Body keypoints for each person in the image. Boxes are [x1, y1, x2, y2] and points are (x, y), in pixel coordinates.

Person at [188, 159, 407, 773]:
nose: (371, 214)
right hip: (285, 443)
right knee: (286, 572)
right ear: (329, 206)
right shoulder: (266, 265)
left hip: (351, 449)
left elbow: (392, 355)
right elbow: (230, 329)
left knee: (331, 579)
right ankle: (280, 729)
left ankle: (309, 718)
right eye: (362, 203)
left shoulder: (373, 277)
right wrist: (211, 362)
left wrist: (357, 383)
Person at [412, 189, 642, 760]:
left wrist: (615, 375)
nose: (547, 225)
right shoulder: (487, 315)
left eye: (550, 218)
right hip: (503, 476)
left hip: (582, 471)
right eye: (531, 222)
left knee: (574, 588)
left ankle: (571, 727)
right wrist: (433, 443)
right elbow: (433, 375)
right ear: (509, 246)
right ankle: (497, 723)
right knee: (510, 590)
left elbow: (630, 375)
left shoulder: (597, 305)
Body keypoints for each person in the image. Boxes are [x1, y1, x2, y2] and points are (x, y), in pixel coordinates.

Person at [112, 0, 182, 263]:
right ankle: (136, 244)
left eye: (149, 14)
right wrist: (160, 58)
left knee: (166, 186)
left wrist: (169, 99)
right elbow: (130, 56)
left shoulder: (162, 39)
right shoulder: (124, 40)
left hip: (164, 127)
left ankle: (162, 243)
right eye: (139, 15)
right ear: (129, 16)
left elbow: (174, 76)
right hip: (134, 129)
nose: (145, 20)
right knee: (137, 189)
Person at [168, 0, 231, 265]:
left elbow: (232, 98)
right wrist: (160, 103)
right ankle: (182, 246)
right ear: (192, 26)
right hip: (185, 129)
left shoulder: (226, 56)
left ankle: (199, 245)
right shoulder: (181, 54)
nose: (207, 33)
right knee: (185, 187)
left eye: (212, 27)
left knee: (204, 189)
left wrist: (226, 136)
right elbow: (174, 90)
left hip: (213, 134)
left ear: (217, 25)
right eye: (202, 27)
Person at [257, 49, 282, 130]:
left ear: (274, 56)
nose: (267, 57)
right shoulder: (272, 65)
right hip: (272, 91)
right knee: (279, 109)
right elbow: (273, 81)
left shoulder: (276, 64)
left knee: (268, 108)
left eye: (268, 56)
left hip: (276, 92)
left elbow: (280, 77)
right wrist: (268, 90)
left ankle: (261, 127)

************

• TASK DETAILS: Set down only the lines above that fall between the line holding "left hip: (582, 471)" and the line holding "left elbow: (630, 375)", inclusive, keeping each exact.

• YOUR SOLUTION:
left hip: (582, 471)
right eye: (531, 222)
left knee: (574, 588)
left ankle: (571, 727)
right wrist: (433, 443)
right elbow: (433, 375)
right ear: (509, 246)
right ankle: (497, 723)
right knee: (510, 590)
left elbow: (630, 375)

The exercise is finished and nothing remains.